Twelve years later, Mo travels Europe repairing antique books, always searching for another copy of Inkheart (his was stolen by the bad guys) that he might read Reesa back into the real world. He and the unsuspecting and uninformed Meggie are pursued by Capricorn (Andy Serkis, formerly Gollum from LOTR) the big bad that emerged from Inkheart all those years ago. Capricorn wants Mo to read his dark master to life so they might take over this world. This dark master is called The Shadow and if your mind immediately went to "only The Shadow knows" then you and I are in the same slightly off-kilter place.
As our story begins, Dustfinger (Paul Bettany) a fire juggler who also came out of the book that fateful night, has located Mo. Dustfinger longs for Mo to read him back into the book and will do anything - and betray anyone - to make that happen.
And we're off to the races.
Inkheart the movie isn't perfect. There are several plot holes. Why did Mo never think to visit the book's author until Meggie mentions it? And if someone has to go into the book when someone else comes out, who exactly has been sucked into what book as Capricorn has had another imperfect silvertongue reading his fiends to life for years?
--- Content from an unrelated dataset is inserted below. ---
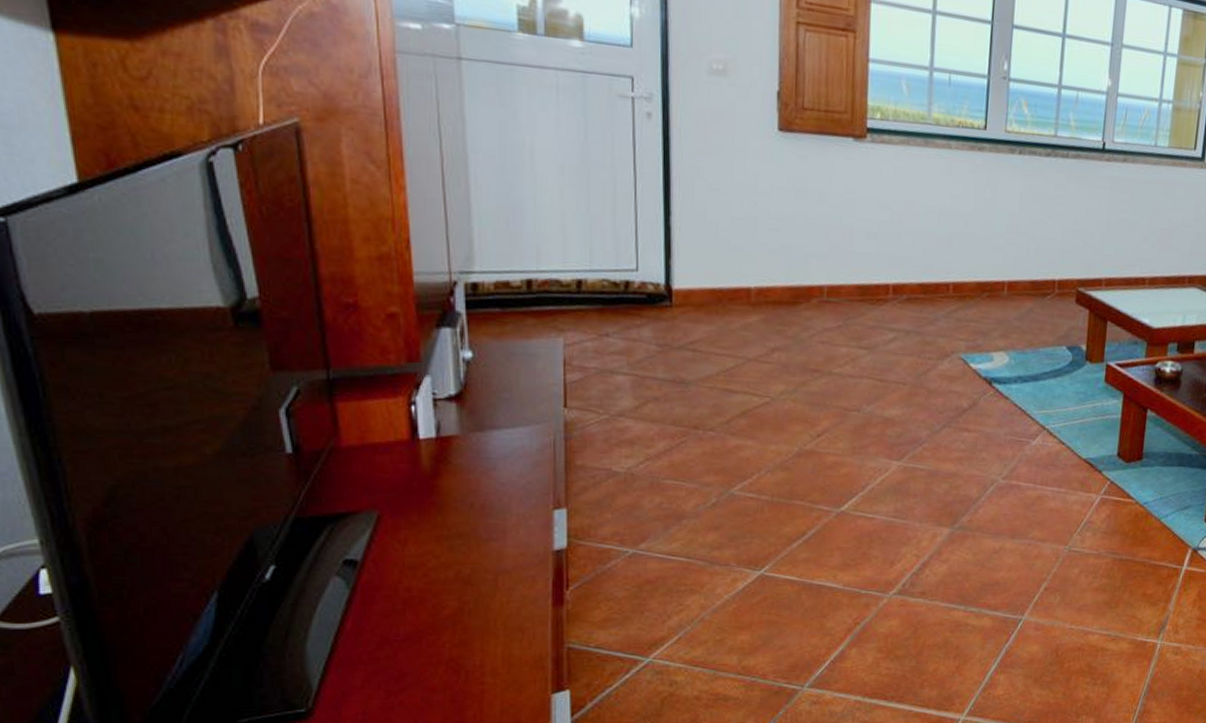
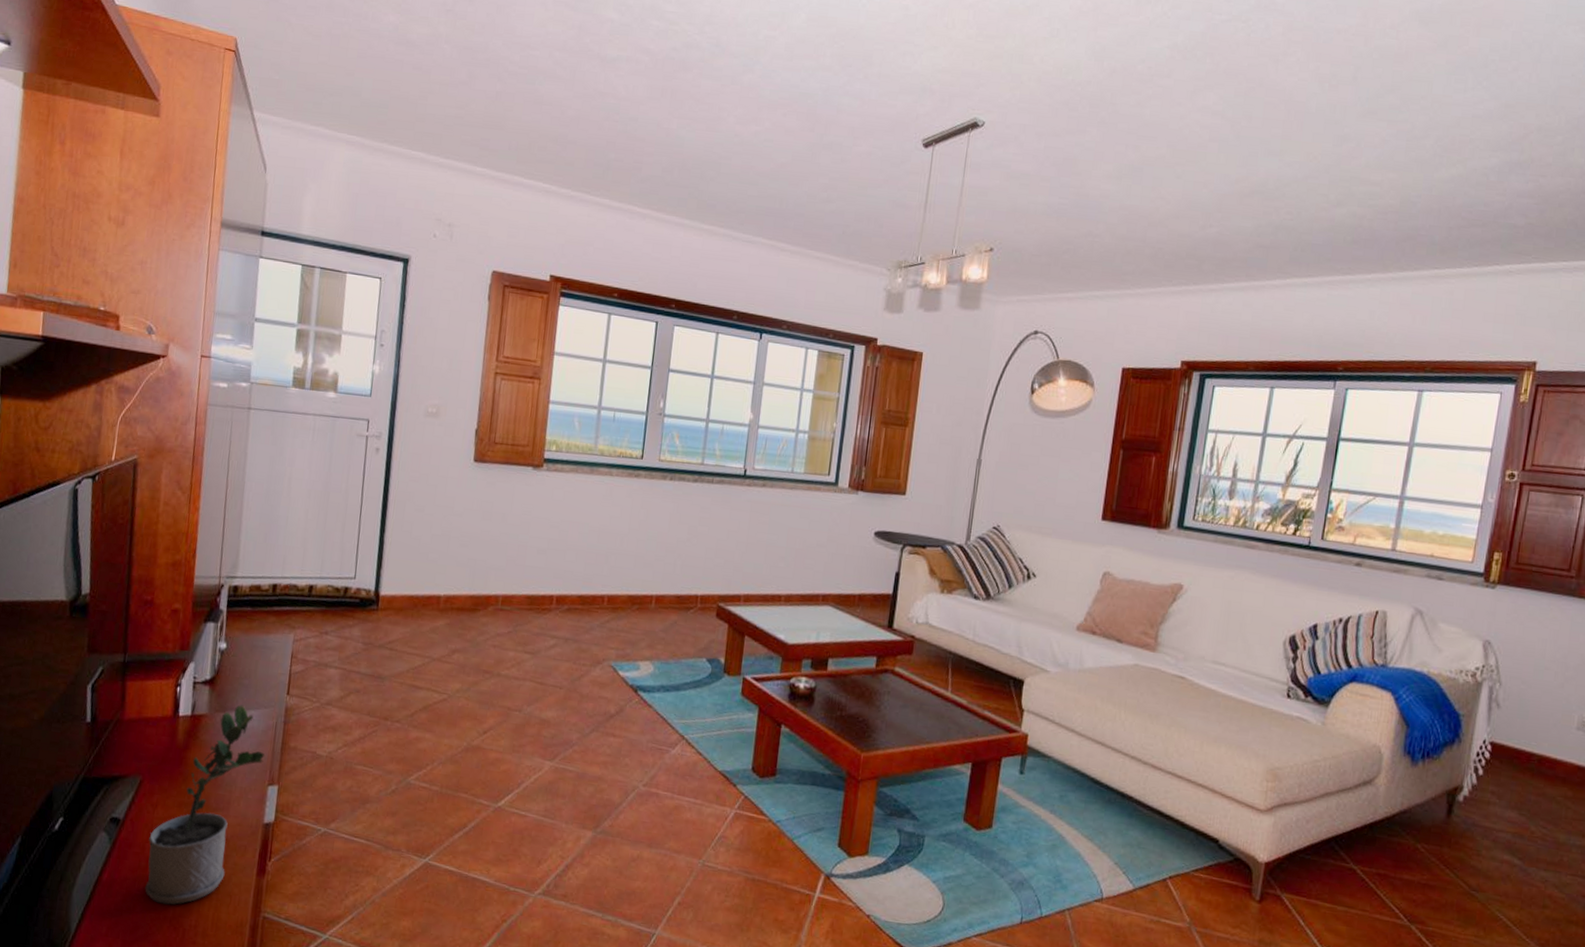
potted plant: none [402,422,545,647] -> present [145,705,265,905]

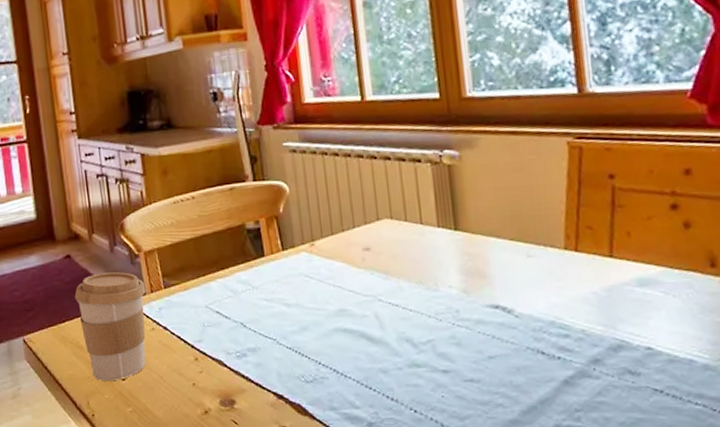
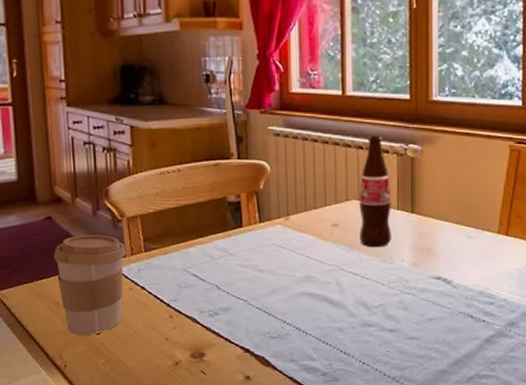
bottle: none [391,143,434,274] -> present [359,136,391,248]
The movie also get a little cartoonish in execution. Serkis enjoys more than one scenery chewing turn, though he is still incredibly effective with the creepy when he really wants to be. The story cribs here and there from Tolkein and Lewis, not to mention the overt allusions to Baum's Wizard of Oz that were wholly incorporated into the plot. But imitation...flattery...etc. Still, some aspects of the film were at times just too convenient or conventional.
And I don't care one bit. I had a blast with this movie. My total delight in the concept carried me straight into a willing suspension of disbelief that extended to any cinematic hiccups.
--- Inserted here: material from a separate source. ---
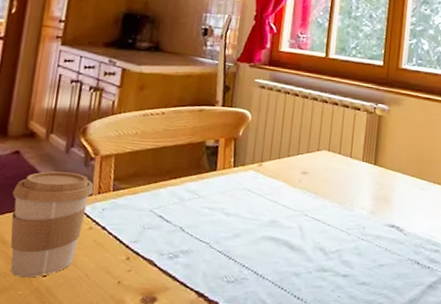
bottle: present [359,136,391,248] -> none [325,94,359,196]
I simply gorged on the sumptuous scenery of the Italy with its mountains and riviera. Then there was the cast; only a Harry Potter film could envision a better roster. Helen Mirren puts her classy two cents in as eccentric Aunt Elinor whose (but of course) lakeside Italian villa is filled with priceless books she treasures as old friends. The delectable Jim Broadbent adds his indubitable charm to the proceedings as the eccentric author of Inkheart (the book inside the movie, not the author of the actual source material. Srsly, a flow chart would have been a good idea here), though he does take a little too long to figure out that his all too real characters are three dimensions of dangerous. But his glee at seeing his creation viscerally brought to life is enchanting. What a total trip that would be for any writer.
Paul Bettany is, as always, an acting treasure. He gives life and layers to Dustfinger that far outstretch the limits of the film. (In another, less confusing, meta moment, Bettany's wife, actress Jennifer Connelly, shows up in brief flashbacks as Dustfinger's mate.)
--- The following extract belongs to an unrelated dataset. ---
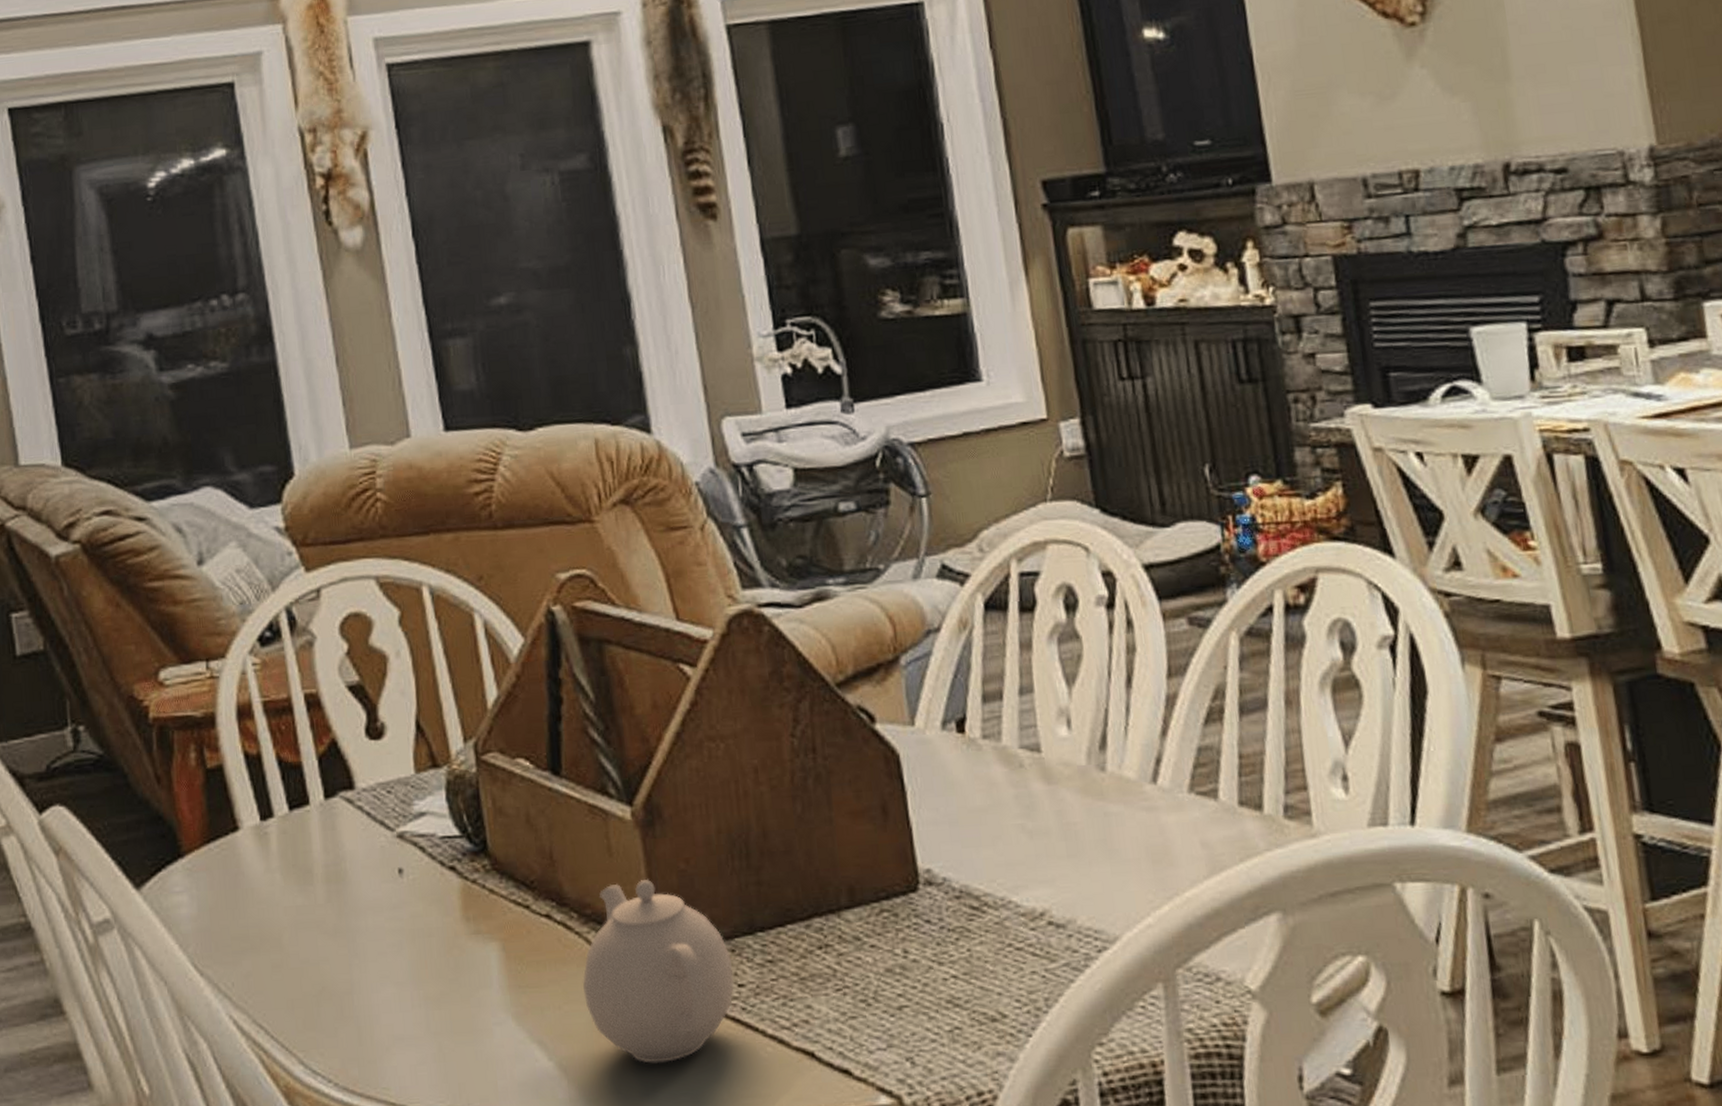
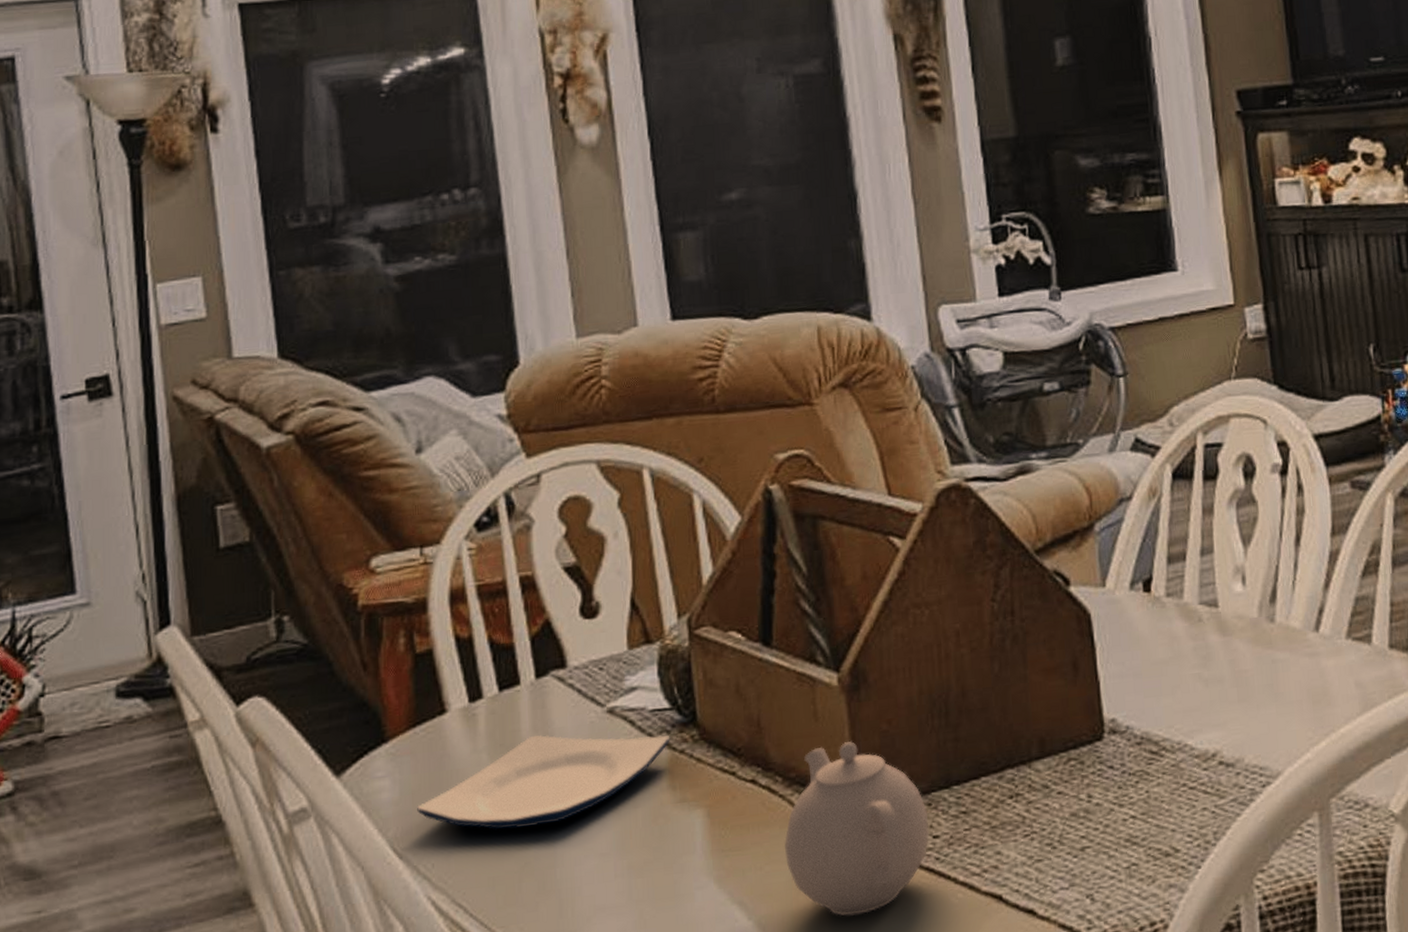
plate: none [215,857,462,952] -> present [417,735,671,830]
My favorite moment, though, was in the bowels of Capricorn's castle, when Mo and Meggie are lead past all the creatures Capricorn's imitation silvertongue has read to flawed life. Flying monkeys, a unicorn, the minotaur...a zoo full of mythical creatures that made me feel like I was among old, somewhat psychotic, friends.
The big finale fully delivers even with its blatant homage to Sauron and the LOTR series. I was significantly involved to yell at the screen for Meggie to stop gaping and get on with the reading already! And the HEA feels well earned by those characters who get to experience it.
If reading is fundamental, then imagination is quite simply essential. Books put the imagination to flight and this is amply evident in Inkheart a story where imagination quite simply changed the world.
Inkheart rated PG for fantasy adventure action, some scary moments, and brief language, something that never appears on this blog.